You should include a title for your excerpt (like an article
title) and include a notice that it is an excerpt, like this:
FINDING EMPLOYERS THAT HIRE WRITERS…BUT NEVER RUN ADS FOR THEM
by Angela Hoy
Excerpted from QUERY LETTERS THAT WORKED! Real
Queries That Landed $2K+ Writing Assignments
3. A text-only document that is not formatted for email (no broken lines). You will need this type of excerpt for specific websites, like those explained in #4 of the next section.
WHERE SHOULD YOU POST/SEND YOUR EXCERPT?
1. Your own website
2. Your publisher’s website
3. Your colleagues’ websites. Email your friends/family/colleagues and ask them if they’ll post a link to your website/your excerpt on their website/in their ezine(s) or if they’ll publish your excerpt in its entirety on their own website. Offer to do something for them in return!
4a. Free Article Websites for NON-FICTION Authors
I know what you’re thinking. Why should I give away free content when I usually write for money? What we’re talking about here is not original content. Far from it. These sites offer directories of promotional content disguised as feature articles. Most of these sites readily acknowledge that the content they offer is promotional so you should never offer original content to them that you would normally get paid for!
There are hundreds of these free article sites online now. Basically, this is how it works. Somebody writes a promotional article (like your excerpt) and posts it online. Publishers can pull the articles from those websites and publish them for free, provided they include the entire article and your byline. Don’t write an original article when you can just post a free excerpt! I have used these types of sites and my postings did result in book sales. Below are some of the most popular sites. At the end are two sites that distribute free articles to these types of sites and also to publishers, ezines, and more. While I was fearful of spam threats, I did use one of these services and they did distribute one of my articles far and wide. It was a whole lot easier than manually posting to each and every free article website and I didn’t get any spam complaints at all.
FREE ARTICLE WEBSITES
Ezine Articles
https://ezinearticles.com/submit/
Articles Factory
https://www.articlesfactory.com/submit.html
AticleBiz.com
https://www.articlebiz.com/submit_article/
articlecity
https://www.articlecity.com/article_submission.shtml
ARTICLE DISTRIBUTION SERVICES
Article Marketer – a free article submission service
Also offers a fee-based service, so be sure to sign up for the free version!

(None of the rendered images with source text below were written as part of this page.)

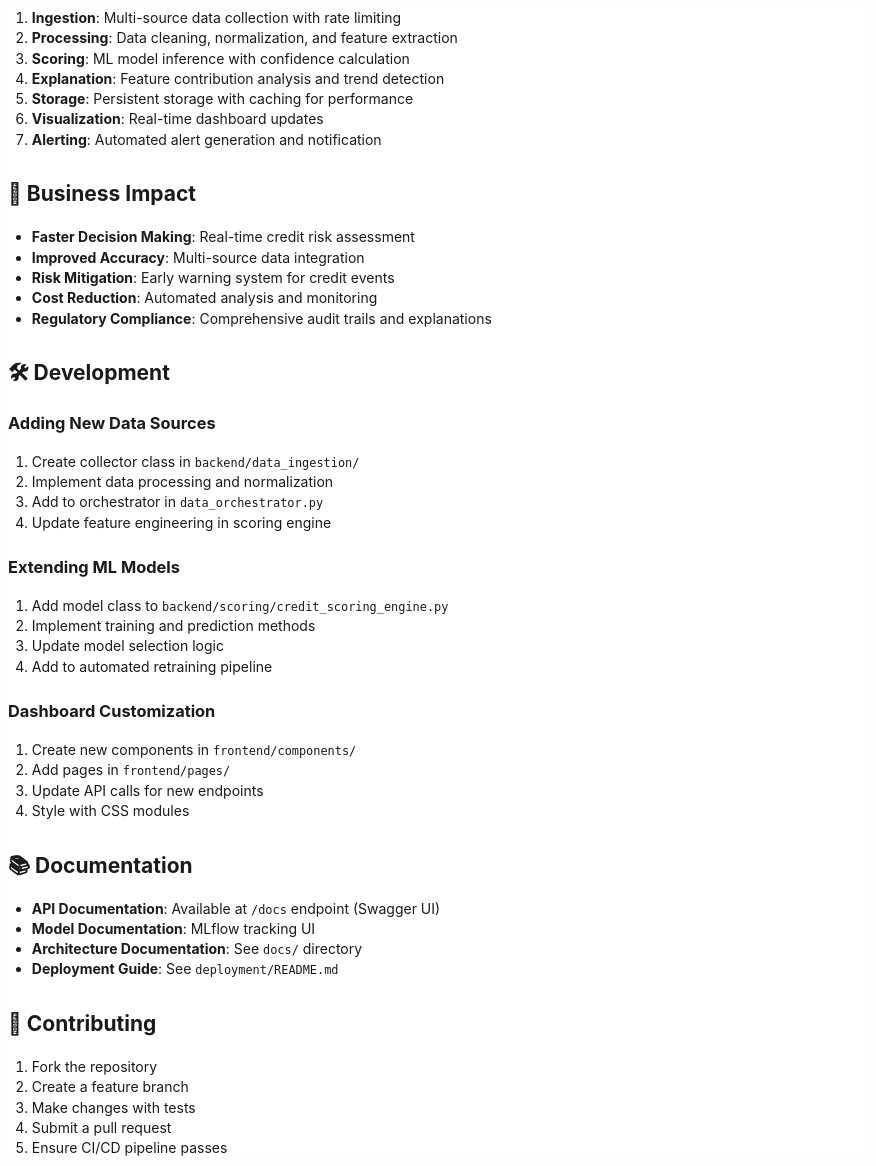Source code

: 1. **Ingestion**: Multi-source data collection with rate limiting
2. **Processing**: Data cleaning, normalization, and feature extraction
3. **Scoring**: ML model inference with confidence calculation
4. **Explanation**: Feature contribution analysis and trend detection
5. **Storage**: Persistent storage with caching for performance
6. **Visualization**: Real-time dashboard updates
7. **Alerting**: Automated alert generation and notification

## 🎯 Business Impact

- **Faster Decision Making**: Real-time credit risk assessment
- **Improved Accuracy**: Multi-source data integration
- **Risk Mitigation**: Early warning system for credit events
- **Cost Reduction**: Automated analysis and monitoring
- **Regulatory Compliance**: Comprehensive audit trails and explanations

## 🛠️ Development

### Adding New Data Sources
1. Create collector class in `backend/data_ingestion/`
2. Implement data processing and normalization
3. Add to orchestrator in `data_orchestrator.py`
4. Update feature engineering in scoring engine

### Extending ML Models
1. Add model class to `backend/scoring/credit_scoring_engine.py`
2. Implement training and prediction methods
3. Update model selection logic
4. Add to automated retraining pipeline

### Dashboard Customization
1. Create new components in `frontend/components/`
2. Add pages in `frontend/pages/`
3. Update API calls for new endpoints
4. Style with CSS modules

## 📚 Documentation

- **API Documentation**: Available at `/docs` endpoint (Swagger UI)
- **Model Documentation**: MLflow tracking UI
- **Architecture Documentation**: See `docs/` directory
- **Deployment Guide**: See `deployment/README.md`

## 🤝 Contributing

1. Fork the repository
2. Create a feature branch
3. Make changes with tests
4. Submit a pull request
5. Ensure CI/CD pipeline passes
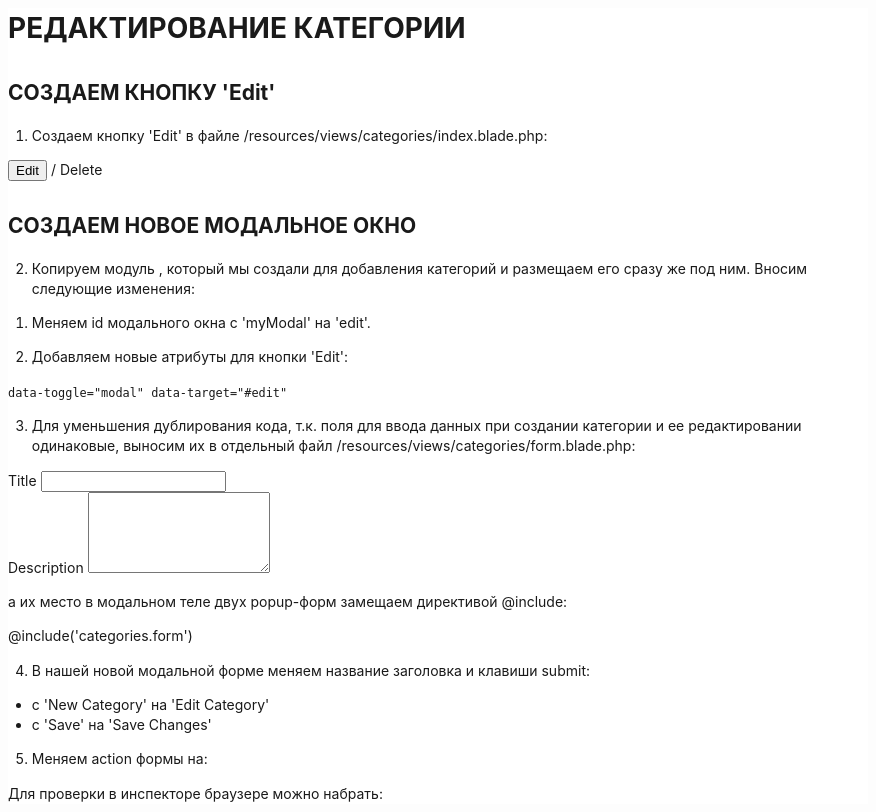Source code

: 


РЕДАКТИРОВАНИЕ КАТЕГОРИИ
=========================

СОЗДАЕМ КНОПКУ 'Edit'
----------------------

1. Создаем кнопку 'Edit' в файле /resources/views/categories/index.blade.php:

<td>
	<button class="btn btn-info">Edit</button>
	/
	Delete
</td>

СОЗДАЕМ НОВОЕ МОДАЛЬНОЕ ОКНО
-----------------------------

2. Копируем модуль , который мы создали для добавления категорий и
размещаем его сразу же под ним. Вносим следующие изменения:

1) Mеняем id модального окна с 'myModal' на 'edit'.

2) Добавляем новые атрибуты для кнопки 'Edit':

`data-toggle="modal" data-target="#edit"`

3) Для уменьшения дублирования кода, т.к.  поля для ввода данных при создании
категории и ее редактировании одинаковые, выносим их в отдельный файл
/resources/views/categories/form.blade.php:

<div class="form-group">
	<label for="title">Title</label>
	<input type="text" class="form-control" name="title" id="title">
</div>
<div class="form-group">
	<label for="des">Description</label>
	<textarea name="description" id="des" cols="20" rows="5" class="form-control"></textarea>
</div>

а их место в модальном теле двух popup-форм замещаем директивой @include:

<div class="modal-body">
	@include('categories.form')
</div>

4) В нашей новой модальной форме меняем название заголовка и клавиши submit:

* с 'New Category' на 'Edit Category'
* с 'Save' на 'Save Changes'

5) Меняем action формы на:

<form action="{{ route('categories.update') }}" method="post"></form>

Для проверки в инспекторе браузере можно набрать:

<form action="{{ route('categories.update','test') }}" method="post"></form>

isnare.com – fee-based article distribution service
If you know of another good service like the ones above, please let me know!
But… what about my fiction author friends? Where can you post your free chapter excerpts? Well, get those excerpts ready and stop on by next week. I’ll have a big, FREE treat for you!
Also next week, I’ll show you how to get your excerpt published by publications that are serving your book’s specific audience.
See ya then!
Angela Hoy is the publisher of WritersWeekly.com (a free publication that distributes paying markets, job listings, and more each Wednesday by email) and the co-owner of BookLocker.com (a Print on Demand and ebook publisher). She is also the author of 10 non-fiction books.
READER COMMENT
Hi Ang,
Regarding your article on “ONLINE BOOK MARKETING THAT WORKS PART II: Where to Distribute Free Book Excerpts”. I am glad that there are more than just myself thinking about this, although I kind of have a different take on it for my books. I was thinking of having the prologue, chapter 1, chapter 2, and chapter 3 in the spot where you go to buy the book and after each, have the opportunity for one to purchase the e-book, after chapter 3 and you click to go to next chapter. You should catch the rest buying it there. I would not give more than what you would normally use to get a major publisher to publish your book because if they dont buy it after reading chapter 3 they probably won’t at this time.